Recentemente, Juan Luis Cebrián, fundador do “El País”, foi entrevistado por Laura Greenhalgh, editora-executiva do jornal “O Estado de S. Paulo”. A entrevista, saborosa e inteligente, foi uma sincera reflexão sobre avanços e recuos do nosso ofício. A crise que fustiga nossa atividade é flagrada na radiografia do escritor. Está em jogo o modo de fazer jornalismo. Cebrián intui a gravidade do momento. “A internet é um fenômeno de desintermediação”, diz ele. “E que futuro aguarda os meios de comunicação, assim como os partidos políticos e os sindicatos, num mundo desintermediado?” Só nos resta uma saída: produzir informação de alta qualidade técnica e ética. Ou fazemos jornalismo de verdade ou seremos descartados por um leitorado cada vez mais fascinado pelo aparente autocontrole da informação na plataforma virtual.
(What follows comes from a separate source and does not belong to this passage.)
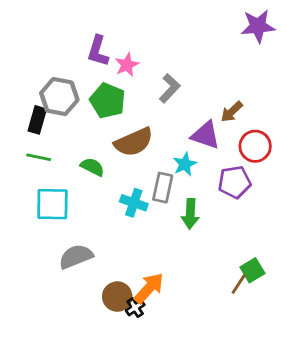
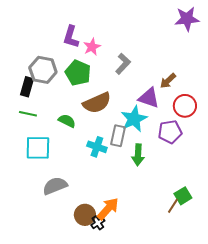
cyan star: (185, 164) -> (134, 119), size x1.5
A recente enxurrada de matérias sobre abuso sexual na Igreja é um bom exemplo desses desvios. Setores da mídia definiram os abusos com uma expressão claramente equivocada: “pedofilia epidêmica.” O exame sereno mostraria, acima de qualquer dúvida, que o número de delitos ocorridos é muito menor entre padres católicos do que em qualquer outra comunidade.
Em artigo recente, o sociólogo italiano Massimo Introvigne mostrou que, em várias décadas, apenas cem sacerdotes foram denunciados na Itália, enquanto seis mil professores sofriam condenação pelo mesmo delito. Na Alemanha, desde 1995, existiram 210 mil denúncias de abusos.
Dessas 210 mil, 300 estavam ligadas ao clero, menos de 0,2%. Por que só nos ocupamos das 300 denúncias contra a Igreja? Trata-se, como já afirmei, de um escândalo seletivo.
Recentemente repercutimos, sem qualquer análise crítica, declarações de um representante da “Associação de Teólogos e Teólogas João XXIII”, sediada na Espanha.
Pedia-se, num gesto carregado de ridículo, a demissão de Bento XVI. Ninguém, no entanto, perguntou o óbvio: quem são os teólogos que integram essa entidade? Tratase de uma ONG com credibilidade pública comprovada? Um mínimo de apuração mostraria que se trata de um entidade de dissidentes, sem qualquer expressão.
A Igreja, com sua história bimilenar e precedentes de crises muito piores, é um mistério. Mas, obviamente, não é um assunto para ser tocado com amadorismo ou engajamento.
A má qualidade da cobertura da pedofilia na Igreja é a ponta do iceberg de algo mais grave. Não existe crise da mídia impressa.
Existe, sim, uma grave crise no modo de fazer jornalismo. Reproduzimos, frequentemente, o politicamente correto.
Não apuramos. Não confrontamos informações de impacto com fontes independentes.
Ficamos reféns de grupos que pretendem controlar a agenda pública. Mas o jornalismo de qualidade não pode ficar refém de ninguém: nem da Igreja, nem dos políticos, nem do movimento gay, nem dos ambientalistas, nem dos governos.
Devemos, sim, ficar reféns da verdade.